### Your task
Reproduce the listing below word for word, from its first line through the line holding "Appella A-215-2004", inclusive.

◇ ◇ ◇ ◇ ◇

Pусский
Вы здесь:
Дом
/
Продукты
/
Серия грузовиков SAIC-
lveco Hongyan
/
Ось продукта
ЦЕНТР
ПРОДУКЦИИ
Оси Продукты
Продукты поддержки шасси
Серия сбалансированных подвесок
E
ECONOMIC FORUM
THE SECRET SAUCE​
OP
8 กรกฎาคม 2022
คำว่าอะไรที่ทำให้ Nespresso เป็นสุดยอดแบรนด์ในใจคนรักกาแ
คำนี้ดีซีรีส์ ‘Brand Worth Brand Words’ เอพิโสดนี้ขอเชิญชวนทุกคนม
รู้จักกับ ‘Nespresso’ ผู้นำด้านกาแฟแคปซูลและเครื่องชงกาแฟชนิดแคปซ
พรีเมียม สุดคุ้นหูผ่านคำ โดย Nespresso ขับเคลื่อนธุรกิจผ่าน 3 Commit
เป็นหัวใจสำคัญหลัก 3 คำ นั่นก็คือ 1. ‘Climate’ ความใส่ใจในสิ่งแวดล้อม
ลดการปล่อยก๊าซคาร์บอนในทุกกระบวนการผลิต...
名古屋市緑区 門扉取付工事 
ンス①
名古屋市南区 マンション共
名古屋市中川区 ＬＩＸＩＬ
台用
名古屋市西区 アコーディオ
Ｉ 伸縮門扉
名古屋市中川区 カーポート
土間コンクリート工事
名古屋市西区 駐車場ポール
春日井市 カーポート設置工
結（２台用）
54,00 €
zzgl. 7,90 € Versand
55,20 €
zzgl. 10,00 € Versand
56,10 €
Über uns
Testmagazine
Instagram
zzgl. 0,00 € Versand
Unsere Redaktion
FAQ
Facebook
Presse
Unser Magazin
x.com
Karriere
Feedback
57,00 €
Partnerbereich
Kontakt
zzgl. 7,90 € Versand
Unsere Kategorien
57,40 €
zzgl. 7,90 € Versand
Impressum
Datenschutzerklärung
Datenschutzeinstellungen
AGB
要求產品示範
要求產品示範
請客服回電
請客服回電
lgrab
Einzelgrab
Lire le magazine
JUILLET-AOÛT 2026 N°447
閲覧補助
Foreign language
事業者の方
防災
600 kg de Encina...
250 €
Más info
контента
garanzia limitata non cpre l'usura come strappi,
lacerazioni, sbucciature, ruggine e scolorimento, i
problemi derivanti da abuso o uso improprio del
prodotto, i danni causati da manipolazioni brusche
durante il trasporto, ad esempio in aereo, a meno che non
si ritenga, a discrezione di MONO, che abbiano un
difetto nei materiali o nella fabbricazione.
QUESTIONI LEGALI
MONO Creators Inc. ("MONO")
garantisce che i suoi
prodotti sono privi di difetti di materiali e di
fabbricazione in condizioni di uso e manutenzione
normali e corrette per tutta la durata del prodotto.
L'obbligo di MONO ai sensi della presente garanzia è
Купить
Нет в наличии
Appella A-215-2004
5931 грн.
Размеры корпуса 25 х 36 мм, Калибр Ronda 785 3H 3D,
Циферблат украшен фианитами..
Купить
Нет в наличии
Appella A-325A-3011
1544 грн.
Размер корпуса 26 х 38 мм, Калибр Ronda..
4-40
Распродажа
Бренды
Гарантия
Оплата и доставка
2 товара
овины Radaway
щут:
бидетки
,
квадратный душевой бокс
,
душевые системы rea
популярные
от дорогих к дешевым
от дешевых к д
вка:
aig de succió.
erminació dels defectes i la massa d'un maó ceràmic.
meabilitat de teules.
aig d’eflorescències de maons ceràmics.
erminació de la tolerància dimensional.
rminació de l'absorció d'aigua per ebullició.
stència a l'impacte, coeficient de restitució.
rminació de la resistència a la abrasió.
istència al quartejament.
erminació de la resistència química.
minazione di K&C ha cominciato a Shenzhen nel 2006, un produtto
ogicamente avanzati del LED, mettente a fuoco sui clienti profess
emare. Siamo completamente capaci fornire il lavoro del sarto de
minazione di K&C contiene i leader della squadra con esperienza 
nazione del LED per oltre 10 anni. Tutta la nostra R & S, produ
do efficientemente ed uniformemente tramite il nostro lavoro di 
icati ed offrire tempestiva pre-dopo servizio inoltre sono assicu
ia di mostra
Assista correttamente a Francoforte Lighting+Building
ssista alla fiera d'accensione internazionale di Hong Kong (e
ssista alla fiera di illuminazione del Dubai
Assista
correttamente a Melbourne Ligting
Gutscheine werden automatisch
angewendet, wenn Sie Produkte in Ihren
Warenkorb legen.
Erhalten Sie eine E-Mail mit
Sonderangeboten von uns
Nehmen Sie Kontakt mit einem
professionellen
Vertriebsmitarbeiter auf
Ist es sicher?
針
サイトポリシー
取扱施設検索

◇ ◇ ◇ ◇ ◇

### Result below
Pусский
Вы здесь:
Дом
/
Продукты
/
Серия грузовиков SAIC-
lveco Hongyan
/
Ось продукта
ЦЕНТР
ПРОДУКЦИИ
Оси Продукты
Продукты поддержки шасси
Серия сбалансированных подвесок
E
ECONOMIC FORUM
THE SECRET SAUCE​
OP
8 กรกฎาคม 2022
คำว่าอะไรที่ทำให้ Nespresso เป็นสุดยอดแบรนด์ในใจคนรักกาแ
คำนี้ดีซีรีส์ ‘Brand Worth Brand Words’ เอพิโสดนี้ขอเชิญชวนทุกคนม
รู้จักกับ ‘Nespresso’ ผู้นำด้านกาแฟแคปซูลและเครื่องชงกาแฟชนิดแคปซ
พรีเมียม สุดคุ้นหูผ่านคำ โดย Nespresso ขับเคลื่อนธุรกิจผ่าน 3 Commit
เป็นหัวใจสำคัญหลัก 3 คำ นั่นก็คือ 1. ‘Climate’ ความใส่ใจในสิ่งแวดล้อม
ลดการปล่อยก๊าซคาร์บอนในทุกกระบวนการผลิต...
名古屋市緑区 門扉取付工事 
ンス①
名古屋市南区 マンション共
名古屋市中川区 ＬＩＸＩＬ
台用
名古屋市西区 アコーディオ
Ｉ 伸縮門扉
名古屋市中川区 カーポート
土間コンクリート工事
名古屋市西区 駐車場ポール
春日井市 カーポート設置工
結（２台用）
54,00 €
zzgl. 7,90 € Versand
55,20 €
zzgl. 10,00 € Versand
56,10 €
Über uns
Testmagazine
Instagram
zzgl. 0,00 € Versand
Unsere Redaktion
FAQ
Facebook
Presse
Unser Magazin
x.com
Karriere
Feedback
57,00 €
Partnerbereich
Kontakt
zzgl. 7,90 € Versand
Unsere Kategorien
57,40 €
zzgl. 7,90 € Versand
Impressum
Datenschutzerklärung
Datenschutzeinstellungen
AGB
要求產品示範
要求產品示範
請客服回電
請客服回電
lgrab
Einzelgrab
Lire le magazine
JUILLET-AOÛT 2026 N°447
閲覧補助
Foreign language
事業者の方
防災
600 kg de Encina...
250 €
Más info
контента
garanzia limitata non cpre l'usura come strappi,
lacerazioni, sbucciature, ruggine e scolorimento, i
problemi derivanti da abuso o uso improprio del
prodotto, i danni causati da manipolazioni brusche
durante il trasporto, ad esempio in aereo, a meno che non
si ritenga, a discrezione di MONO, che abbiano un
difetto nei materiali o nella fabbricazione.
QUESTIONI LEGALI
MONO Creators Inc. ("MONO")
garantisce che i suoi
prodotti sono privi di difetti di materiali e di
fabbricazione in condizioni di uso e manutenzione
normali e corrette per tutta la durata del prodotto.
L'obbligo di MONO ai sensi della presente garanzia è
Купить
Нет в наличии
Appella A-215-2004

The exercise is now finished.